The U.S. created 1.763 million jobs in the month through mid-July, down from a revised 4.791 million in June. While that was marginally stronger than the 1.60 million average forecast, and while it was a relief after an alarmingly weak report on private payrolls from ADP earlier in the week, it still pointed to a clear loss of momentum in the labor market last month, when a surge of Covid-19 infections across the south and west of the U.S. forced a number of states to freeze or even partially reverse their economic reopening plans.
By 9:35 AM ET (1335 GMT), the Dow Jones Industrial Average was down 73 points, or 0.3%, at 27,314 points. The S&P 500, which has closed in this week on a new all-time high, retreated 0.3%, while the Nasdaq Composite fell 0.2%.
The jobs report was unable to lift the gloom created by President Donald Trump's latest blast at China and by the failure of lawmakers in Washington DC to agree on a new round of relief measures for the economy, most importantly the extension of unemployment benefits for the millions who have last their jobs since March.
Trump on Thursday had raised tensions with China again on Thursday by banning U.S. residents from interacting with ByteDance, the owner of the TikTok app, on security grounds. He also issued a similar ban on the WeChat messaging app, which is owned by U.S.-listed Tencent Holdings (OTC:TCEHY). Tencent ADRs fell 7.0% in early trading.
Other Chinese ADRs also fell after a Trump administration panel recommended that Chinese companies be forced to delist if they don't open their books to U.S. auditors. Alibaba (NYSE:BABA) ADRs and Nio (NYSE:NIO) ADRs both fell 4.0%.
Another stock under pressure was Uber (NYSE:UBER), which reported a widening loss in the second quarter as its booming food delivery business failed to compensate for a 75% drop year-on-year in bookings for its core ride-hailing business.
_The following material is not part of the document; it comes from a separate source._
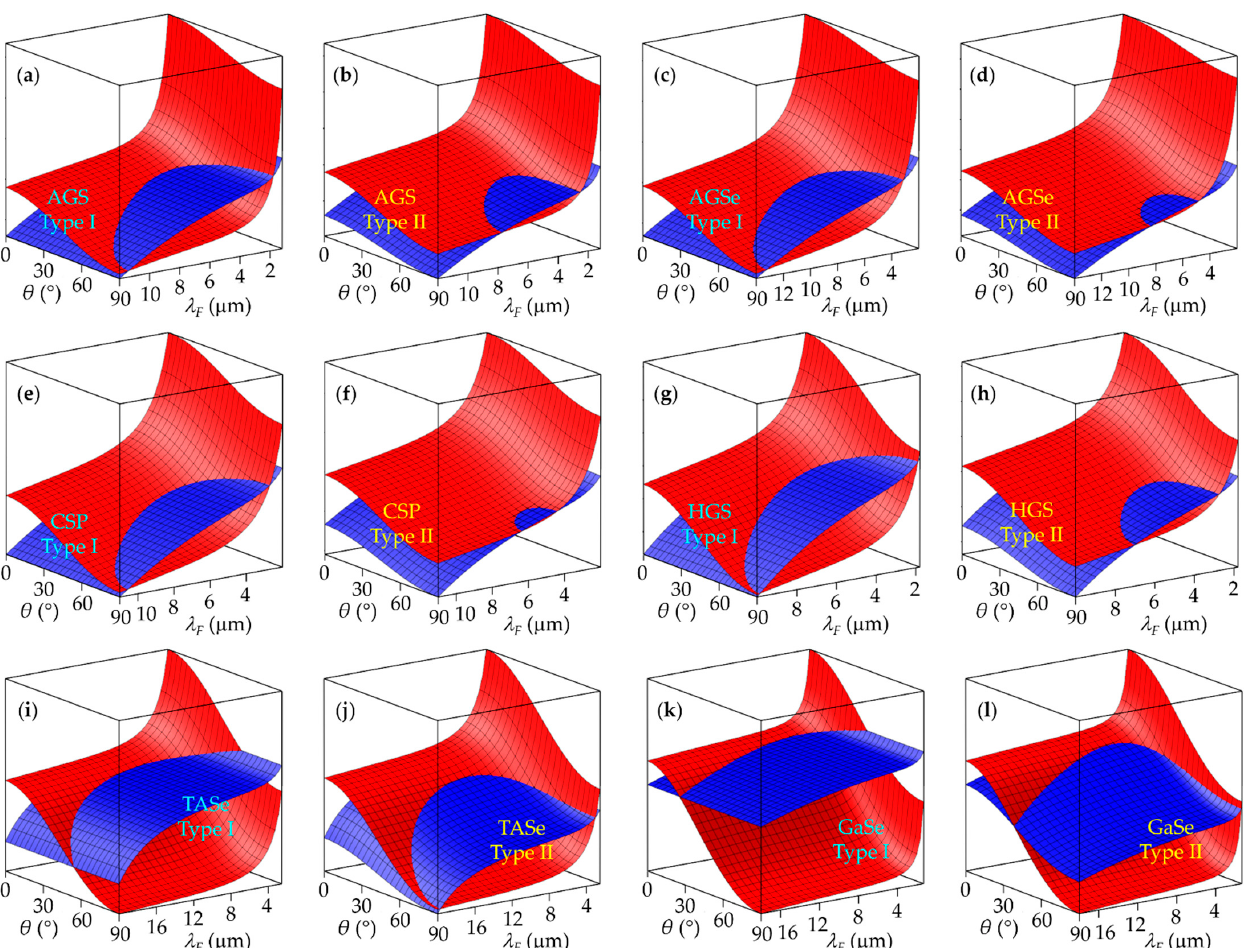
Figure 2. BPM properties of negative uniaxial crystals among chalcopyrite semiconductors and defect chalcopyrite exhibiting negative uniaxial birefringence: ( a ) Type I and ( b ) Type II in AGS; ( c ) Type I and ( d ) Type II in AGSe; ( e ) Type I and ( f ) Type II in CSP; ( g ) Type I and ( h ) Type II in HGS; ( i ) Type I and ( j ) Type II in TASe; and ( k ) Type I and ( l ) Type II in GaSe. The red and blue surfaces represent n e ( λ F /2, θ ) and n o ( λ F ) (for Type I) or 2 n e ( λ F /2, θ ) and n o ( λ F ) + n e ( λ F , θ ) (for Type II).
The Uber Eats business, which has become more and more essential to CEO Dara Khosroshahi's growth narrative, is still not profitable, but Khosroshahi stuck to his revised target of breaking even on an adjusted EBITDA level by the end of next year. Uber stock fell 5.1%.
The biggest gainers included Zillow (NASDAQ:ZG) stock, which rose 15% to a five-year high as the online realtor reported better-than-expected numbers for the second quarter.